Here’s the rub: crowdfunding gets at how many and much people will pay you to solve the problem — not whether you’ve actually solved it. For early stage startups, “the only thing that matters is getting to product-market fit” yet crowdfunding tilts attention towards pre-product traction and away from product-market fit.

The “product” in product-market fit

In a sense, crowdfunding signals market demand for the product promise you are making. The quality of this signal is only as good as the clarity you have about product fit, and this clarity comes from deeply understanding:

  • the product definition and scope (“what”)
  • the jobs your product is hired to do (“why”)
  • that the product (1) successfully enables customers/users to do these jobs (2) within its technical and economic constraints (“how”)

Much of the above can be explored through feasibility studies, prototyping, studying users, running marketing tests, etc. before ever launching a crowdfunding campaign. There are limits to how fast and how much can be figured out before launching broadly, but the point is that it’s not an either-or proposition. And it certainly needn’t wait until a crowdfunding campaign or, worse, a product launch to invest in.

A new norm?

Matthew Witheiler of Flybridge Capital Partners is seeing early signs of a New Norm in which hardware startups raise an angel/seed round before launching a crowdfunding campaign and then go on to raise much larger rounds. I’d like to think that these “pre-crowdfunding” rounds are for exploring and de-risking the product side, and that in turn is driving successful crowdfunding campaigns, but I don’t really know. (I’d love to hear from hardware entrepreneurs and investors on this point). Either way, you can sketch out a rough staging for hardware ventures along these lines:

  1. Pre-Crowdfunding: de-risk product-market fit (angel/seed: ~$0-$2M?)
  2. Crowdfunding: validate product-market demand
  3. Post-Crowdfunding: commercialize v1 product (series A: $5M-$10M+?)

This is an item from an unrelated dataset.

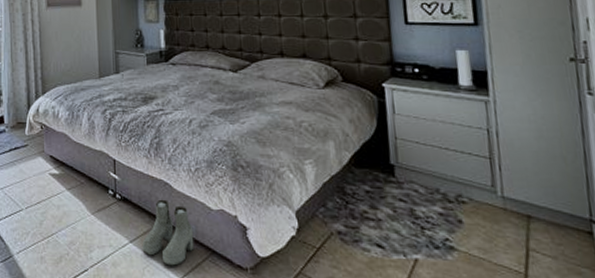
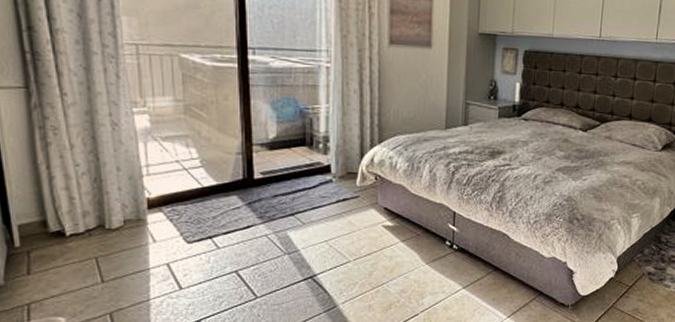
boots: present [142,199,194,266] -> none [474,249,525,307]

While this probably makes sense for the average hardware startup, there are also a few scenarios where crowdfunding may not play a conventional role and should be thought through critically:

  • If the product has lots of technical risks and market risks, you may need a lot of up front funding just to build a capable team and work out the product prototype and promise for the crowdfunding campaign. The product is likely to change dramatically from where you start, you don’t want to trap both your backers and yourselves with the original pitch.
  • If you’re playing the long game in a slow market or creating a new market, success may be defined by quality of usage over quantity of users or revenues and so you’d approach crowdfunding from a very different angle than the conventional “raise as much as from as many backers as possible.”
  • If you’re building a high-priced product (or starting small) you can hit crowdfunding funding targets with a relatively small number of backers. This makes it harder to distinguish through crowdfunding alone whether the market demand you’ve identified is niche vs. broad and sustainable.

Crowdfunding is a game-changer for hardware entrepreneurs and investors, but it alone is no panacea for achieving product-market fit. At its worst, crowdfunding is a distraction from product fit; but at its best, it’s a force multiplier on it.